Part of a data file
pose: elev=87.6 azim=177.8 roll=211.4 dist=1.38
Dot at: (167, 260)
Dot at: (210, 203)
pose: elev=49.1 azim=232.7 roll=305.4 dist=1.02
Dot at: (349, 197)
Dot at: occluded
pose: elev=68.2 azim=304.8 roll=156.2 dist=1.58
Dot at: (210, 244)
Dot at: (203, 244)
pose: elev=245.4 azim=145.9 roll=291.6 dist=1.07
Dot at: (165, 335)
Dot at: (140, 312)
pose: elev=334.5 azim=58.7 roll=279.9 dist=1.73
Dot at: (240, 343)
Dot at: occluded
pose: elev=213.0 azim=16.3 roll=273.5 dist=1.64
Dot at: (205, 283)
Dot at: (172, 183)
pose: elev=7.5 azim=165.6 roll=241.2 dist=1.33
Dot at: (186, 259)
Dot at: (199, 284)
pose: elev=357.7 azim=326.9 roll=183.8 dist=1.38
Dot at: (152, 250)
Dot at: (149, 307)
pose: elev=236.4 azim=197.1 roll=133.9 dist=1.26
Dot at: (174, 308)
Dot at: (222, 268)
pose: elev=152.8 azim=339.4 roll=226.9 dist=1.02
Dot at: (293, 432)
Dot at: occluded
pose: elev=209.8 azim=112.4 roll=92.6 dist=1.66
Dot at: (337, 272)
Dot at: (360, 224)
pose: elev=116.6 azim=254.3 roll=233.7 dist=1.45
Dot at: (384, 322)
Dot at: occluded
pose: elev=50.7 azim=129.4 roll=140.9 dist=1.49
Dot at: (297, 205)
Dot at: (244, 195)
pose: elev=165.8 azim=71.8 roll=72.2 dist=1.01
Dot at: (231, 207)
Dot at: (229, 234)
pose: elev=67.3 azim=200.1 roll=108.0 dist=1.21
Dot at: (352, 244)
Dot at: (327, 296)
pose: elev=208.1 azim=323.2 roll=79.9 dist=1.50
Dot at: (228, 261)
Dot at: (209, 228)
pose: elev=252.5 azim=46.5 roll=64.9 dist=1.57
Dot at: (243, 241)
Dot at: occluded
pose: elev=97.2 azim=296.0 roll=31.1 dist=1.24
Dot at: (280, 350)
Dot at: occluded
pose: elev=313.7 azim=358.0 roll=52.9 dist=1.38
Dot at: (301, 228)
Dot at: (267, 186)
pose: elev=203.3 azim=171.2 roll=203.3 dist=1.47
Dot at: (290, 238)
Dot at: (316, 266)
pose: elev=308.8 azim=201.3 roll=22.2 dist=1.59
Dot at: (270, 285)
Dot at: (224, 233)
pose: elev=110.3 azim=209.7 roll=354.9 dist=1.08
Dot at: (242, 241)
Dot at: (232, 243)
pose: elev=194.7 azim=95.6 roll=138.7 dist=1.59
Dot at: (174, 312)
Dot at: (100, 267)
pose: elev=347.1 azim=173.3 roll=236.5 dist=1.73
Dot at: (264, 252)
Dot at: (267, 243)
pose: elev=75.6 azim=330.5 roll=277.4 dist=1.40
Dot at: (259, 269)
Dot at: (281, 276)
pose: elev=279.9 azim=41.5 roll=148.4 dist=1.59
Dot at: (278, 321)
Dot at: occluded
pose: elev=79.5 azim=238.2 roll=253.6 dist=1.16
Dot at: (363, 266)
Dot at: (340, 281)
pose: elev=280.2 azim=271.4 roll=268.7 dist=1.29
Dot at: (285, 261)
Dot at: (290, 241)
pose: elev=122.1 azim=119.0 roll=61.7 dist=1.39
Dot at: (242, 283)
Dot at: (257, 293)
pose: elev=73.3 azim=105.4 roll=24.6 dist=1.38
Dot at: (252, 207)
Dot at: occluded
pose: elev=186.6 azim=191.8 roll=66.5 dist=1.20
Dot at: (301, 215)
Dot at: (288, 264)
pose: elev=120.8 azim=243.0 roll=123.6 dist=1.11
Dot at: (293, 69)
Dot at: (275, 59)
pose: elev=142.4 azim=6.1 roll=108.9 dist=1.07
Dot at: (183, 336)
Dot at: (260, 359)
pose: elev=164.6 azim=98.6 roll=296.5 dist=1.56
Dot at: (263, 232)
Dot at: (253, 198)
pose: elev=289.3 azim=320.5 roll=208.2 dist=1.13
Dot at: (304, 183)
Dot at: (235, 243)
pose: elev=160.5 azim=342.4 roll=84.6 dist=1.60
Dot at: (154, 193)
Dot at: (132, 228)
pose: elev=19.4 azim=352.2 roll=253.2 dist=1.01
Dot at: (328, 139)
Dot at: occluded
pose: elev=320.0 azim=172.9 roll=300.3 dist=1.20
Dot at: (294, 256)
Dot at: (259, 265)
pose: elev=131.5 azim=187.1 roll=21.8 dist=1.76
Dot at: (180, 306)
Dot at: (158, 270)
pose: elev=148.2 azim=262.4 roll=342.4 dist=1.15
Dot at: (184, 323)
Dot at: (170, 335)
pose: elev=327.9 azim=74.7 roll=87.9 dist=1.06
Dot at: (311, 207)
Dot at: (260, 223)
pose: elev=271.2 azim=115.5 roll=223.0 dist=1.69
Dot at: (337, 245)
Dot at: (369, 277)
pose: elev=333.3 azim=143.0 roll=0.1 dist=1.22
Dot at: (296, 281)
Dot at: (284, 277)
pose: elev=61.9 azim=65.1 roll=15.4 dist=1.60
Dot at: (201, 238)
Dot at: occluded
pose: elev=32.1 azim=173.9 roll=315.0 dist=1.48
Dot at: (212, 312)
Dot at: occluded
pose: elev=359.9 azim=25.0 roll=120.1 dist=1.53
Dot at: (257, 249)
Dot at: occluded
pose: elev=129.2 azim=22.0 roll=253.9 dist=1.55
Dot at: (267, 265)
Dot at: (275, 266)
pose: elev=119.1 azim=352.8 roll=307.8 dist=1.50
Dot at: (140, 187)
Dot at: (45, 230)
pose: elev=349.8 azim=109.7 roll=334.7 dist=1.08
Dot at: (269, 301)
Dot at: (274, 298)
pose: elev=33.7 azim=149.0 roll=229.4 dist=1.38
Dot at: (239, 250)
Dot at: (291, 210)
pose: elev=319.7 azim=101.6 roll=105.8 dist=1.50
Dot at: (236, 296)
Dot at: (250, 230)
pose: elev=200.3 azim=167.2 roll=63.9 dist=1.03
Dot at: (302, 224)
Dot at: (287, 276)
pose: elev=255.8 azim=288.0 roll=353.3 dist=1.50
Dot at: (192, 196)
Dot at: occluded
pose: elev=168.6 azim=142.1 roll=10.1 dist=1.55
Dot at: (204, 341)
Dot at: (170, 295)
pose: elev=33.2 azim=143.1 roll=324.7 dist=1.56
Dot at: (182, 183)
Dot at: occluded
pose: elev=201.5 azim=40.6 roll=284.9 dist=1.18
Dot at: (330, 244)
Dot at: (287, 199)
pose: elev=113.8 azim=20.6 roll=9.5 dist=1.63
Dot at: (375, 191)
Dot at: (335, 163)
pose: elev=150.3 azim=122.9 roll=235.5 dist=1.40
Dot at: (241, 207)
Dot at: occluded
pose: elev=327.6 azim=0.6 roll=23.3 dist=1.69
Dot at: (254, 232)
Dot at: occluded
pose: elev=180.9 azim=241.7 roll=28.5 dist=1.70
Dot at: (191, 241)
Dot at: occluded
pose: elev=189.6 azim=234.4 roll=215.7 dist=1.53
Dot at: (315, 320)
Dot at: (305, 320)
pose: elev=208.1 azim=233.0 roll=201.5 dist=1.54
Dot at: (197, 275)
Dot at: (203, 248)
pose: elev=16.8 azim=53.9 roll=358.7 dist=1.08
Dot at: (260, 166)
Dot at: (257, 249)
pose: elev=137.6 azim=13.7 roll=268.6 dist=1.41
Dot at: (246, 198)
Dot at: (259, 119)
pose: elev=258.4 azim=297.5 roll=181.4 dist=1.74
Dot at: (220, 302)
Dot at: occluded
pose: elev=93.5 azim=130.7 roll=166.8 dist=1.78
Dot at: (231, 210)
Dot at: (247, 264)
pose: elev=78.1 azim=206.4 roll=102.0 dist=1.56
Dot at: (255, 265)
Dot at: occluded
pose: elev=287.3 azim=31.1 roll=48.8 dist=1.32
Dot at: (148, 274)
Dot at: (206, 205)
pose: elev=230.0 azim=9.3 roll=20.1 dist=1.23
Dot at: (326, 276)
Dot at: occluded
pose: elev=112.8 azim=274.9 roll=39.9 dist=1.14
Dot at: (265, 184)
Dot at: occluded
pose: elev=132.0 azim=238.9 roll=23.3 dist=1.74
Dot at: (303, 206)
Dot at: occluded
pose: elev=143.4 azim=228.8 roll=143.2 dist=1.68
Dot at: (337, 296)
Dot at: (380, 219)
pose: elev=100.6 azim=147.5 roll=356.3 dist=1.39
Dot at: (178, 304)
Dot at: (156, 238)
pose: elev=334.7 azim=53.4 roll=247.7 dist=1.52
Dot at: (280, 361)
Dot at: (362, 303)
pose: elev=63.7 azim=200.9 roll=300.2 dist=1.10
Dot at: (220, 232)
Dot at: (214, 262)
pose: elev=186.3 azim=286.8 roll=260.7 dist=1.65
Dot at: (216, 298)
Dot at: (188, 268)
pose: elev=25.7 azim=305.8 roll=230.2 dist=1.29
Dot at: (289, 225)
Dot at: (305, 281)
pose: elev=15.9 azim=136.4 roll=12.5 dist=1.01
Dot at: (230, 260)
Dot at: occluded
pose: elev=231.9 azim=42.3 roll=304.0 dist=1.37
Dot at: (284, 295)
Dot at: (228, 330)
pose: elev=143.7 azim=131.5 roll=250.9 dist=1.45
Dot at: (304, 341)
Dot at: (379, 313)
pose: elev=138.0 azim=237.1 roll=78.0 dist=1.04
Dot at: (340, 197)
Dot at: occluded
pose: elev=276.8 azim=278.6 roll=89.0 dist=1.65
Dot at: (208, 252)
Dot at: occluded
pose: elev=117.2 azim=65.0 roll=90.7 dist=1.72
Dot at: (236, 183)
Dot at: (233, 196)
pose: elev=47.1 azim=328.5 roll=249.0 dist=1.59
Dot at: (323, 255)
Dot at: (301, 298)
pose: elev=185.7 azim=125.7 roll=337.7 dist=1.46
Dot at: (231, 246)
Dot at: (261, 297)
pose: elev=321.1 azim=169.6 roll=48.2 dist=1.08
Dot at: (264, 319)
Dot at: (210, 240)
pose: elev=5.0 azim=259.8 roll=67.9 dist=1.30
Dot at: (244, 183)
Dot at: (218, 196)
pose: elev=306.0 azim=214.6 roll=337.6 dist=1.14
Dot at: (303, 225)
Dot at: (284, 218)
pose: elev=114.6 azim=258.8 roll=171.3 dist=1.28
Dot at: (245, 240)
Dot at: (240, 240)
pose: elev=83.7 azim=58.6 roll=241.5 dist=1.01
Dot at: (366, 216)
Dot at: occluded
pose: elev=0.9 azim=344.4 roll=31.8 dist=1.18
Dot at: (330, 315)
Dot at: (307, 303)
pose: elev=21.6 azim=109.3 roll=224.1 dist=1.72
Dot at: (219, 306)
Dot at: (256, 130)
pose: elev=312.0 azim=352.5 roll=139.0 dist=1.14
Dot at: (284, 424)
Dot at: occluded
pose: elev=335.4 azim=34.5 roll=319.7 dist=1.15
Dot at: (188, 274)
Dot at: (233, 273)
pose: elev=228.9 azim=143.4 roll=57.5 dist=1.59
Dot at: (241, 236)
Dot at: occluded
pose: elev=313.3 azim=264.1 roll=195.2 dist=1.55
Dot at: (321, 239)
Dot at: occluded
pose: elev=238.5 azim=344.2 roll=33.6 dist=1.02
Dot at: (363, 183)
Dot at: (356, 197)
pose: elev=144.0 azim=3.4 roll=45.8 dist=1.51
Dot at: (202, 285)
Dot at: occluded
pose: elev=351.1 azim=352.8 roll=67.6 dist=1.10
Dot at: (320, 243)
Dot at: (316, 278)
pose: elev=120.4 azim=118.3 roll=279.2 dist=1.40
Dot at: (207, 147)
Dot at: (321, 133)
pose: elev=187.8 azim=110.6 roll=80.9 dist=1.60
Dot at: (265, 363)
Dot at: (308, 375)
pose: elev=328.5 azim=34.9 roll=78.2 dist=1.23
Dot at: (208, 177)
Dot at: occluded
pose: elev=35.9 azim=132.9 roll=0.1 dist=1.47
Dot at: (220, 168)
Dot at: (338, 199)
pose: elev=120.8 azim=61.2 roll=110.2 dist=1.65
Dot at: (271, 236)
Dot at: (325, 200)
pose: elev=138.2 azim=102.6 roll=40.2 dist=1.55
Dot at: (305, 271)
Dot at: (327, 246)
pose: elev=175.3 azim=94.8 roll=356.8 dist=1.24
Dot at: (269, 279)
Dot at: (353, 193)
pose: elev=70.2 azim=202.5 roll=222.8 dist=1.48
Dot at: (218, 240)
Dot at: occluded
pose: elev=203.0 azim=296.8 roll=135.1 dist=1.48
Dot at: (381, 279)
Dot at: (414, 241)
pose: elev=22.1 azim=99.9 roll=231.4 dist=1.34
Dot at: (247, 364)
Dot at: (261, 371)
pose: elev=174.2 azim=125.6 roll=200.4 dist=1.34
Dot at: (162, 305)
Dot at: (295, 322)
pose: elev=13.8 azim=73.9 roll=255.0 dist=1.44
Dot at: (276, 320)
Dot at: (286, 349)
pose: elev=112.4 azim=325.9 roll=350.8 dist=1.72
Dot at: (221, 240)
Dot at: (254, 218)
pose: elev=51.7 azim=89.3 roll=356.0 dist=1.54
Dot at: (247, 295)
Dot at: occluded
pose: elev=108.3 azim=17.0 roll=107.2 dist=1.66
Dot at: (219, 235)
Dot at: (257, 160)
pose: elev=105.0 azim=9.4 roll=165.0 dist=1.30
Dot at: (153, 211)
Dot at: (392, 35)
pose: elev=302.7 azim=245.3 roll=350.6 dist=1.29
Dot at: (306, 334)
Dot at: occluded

WHAT THIS TASK INVOLVES: Copy out the material from its first line through the line that contains "Dot at: (203, 244)", with both ends included and every line left unchanged.

FINAL RESULT:
pose: elev=87.6 azim=177.8 roll=211.4 dist=1.38
Dot at: (167, 260)
Dot at: (210, 203)
pose: elev=49.1 azim=232.7 roll=305.4 dist=1.02
Dot at: (349, 197)
Dot at: occluded
pose: elev=68.2 azim=304.8 roll=156.2 dist=1.58
Dot at: (210, 244)
Dot at: (203, 244)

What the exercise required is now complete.